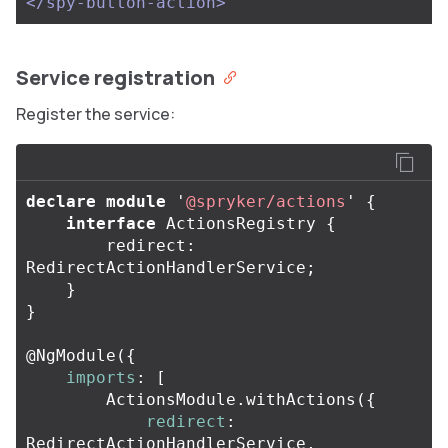
</spy-button-action>
Service registration
Register the service:
declare
module
'
@spryker/actions
'
{
interface
ActionsRegistry
{
redirect
:
RedirectActionHandlerService
;
}
}
@
NgModule
({
imports
:
[
ActionsModule
.
withActions
({
redirect
:
RedirectActionHandlerService
,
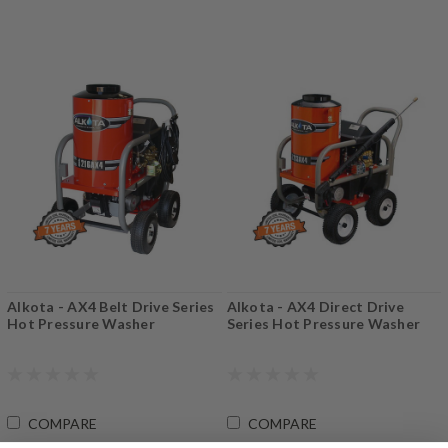
Alkota - AX4 Belt Drive Series
Alkota - AX4 Direct Drive
Hot Pressure Washer
Series Hot Pressure Washer
COMPARE
COMPARE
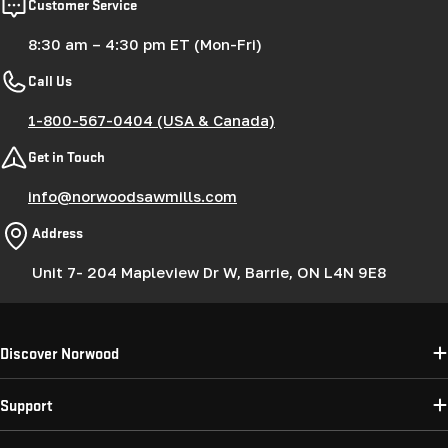
Customer Service
8:30 am – 4:30 pm ET (Mon-Fri)
Call Us
1-800-567-0404 (USA & Canada)
Get in Touch
info@norwoodsawmills.com
Address
Unit 7- 204 Mapleview Dr W, Barrie, ON L4N 9E8
Discover Norwood
Support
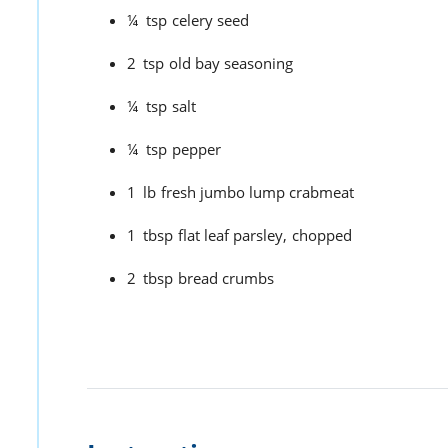
¼
tsp
celery seed
2
tsp
old bay seasoning
¼
tsp
salt
¼
tsp
pepper
1
lb
fresh jumbo lump crabmeat
1
tbsp
flat leaf parsley,
chopped
2
tbsp
bread crumbs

====================

- [Task description]: Recast the entries from the line containing "Alkota - AX4 Belt Drive Series" through the end of the entries as a Markdown table with the columns Row and Line, skipping blank lines and leaving the pictures out.

- [Result for this task]:
| Row | Line |
|---|---|
| 1 | Alkota - AX4 Belt Drive Series |
| 2 | Alkota - AX4 Direct Drive |
| 3 | Hot Pressure Washer |
| 4 | Series Hot Pressure Washer |
| 5 | COMPARE |
| 6 | COMPARE |
| 7 | Customer Service |
| 8 | 8:30 am – 4:30 pm ET (Mon-Fri) |
| 9 | Call Us |
| 10 | 1-800-567-0404 (USA & Canada) |
| 11 | Get in Touch |
| 12 | info@norwoodsawmills.com |
| 13 | Address |
| 14 | Unit 7- 204 Mapleview Dr W, Barrie, ON L4N 9E8 |
| 15 | Discover Norwood |
| 16 | Support |
| 17 | ¼ |
| 18 | tsp |
| 19 | celery seed |
| 20 | 2 |
| 21 | tsp |
| 22 | old bay seasoning |
| 23 | ¼ |
| 24 | tsp |
| 25 | salt |
| 26 | ¼ |
| 27 | tsp |
| 28 | pepper |
| 29 | 1 |
| 30 | lb |
| 31 | fresh jumbo lump crabmeat |
| 32 | 1 |
| 33 | tbsp |
| 34 | flat leaf parsley, |
| 35 | chopped |
| 36 | 2 |
| 37 | tbsp |
| 38 | bread crumbs |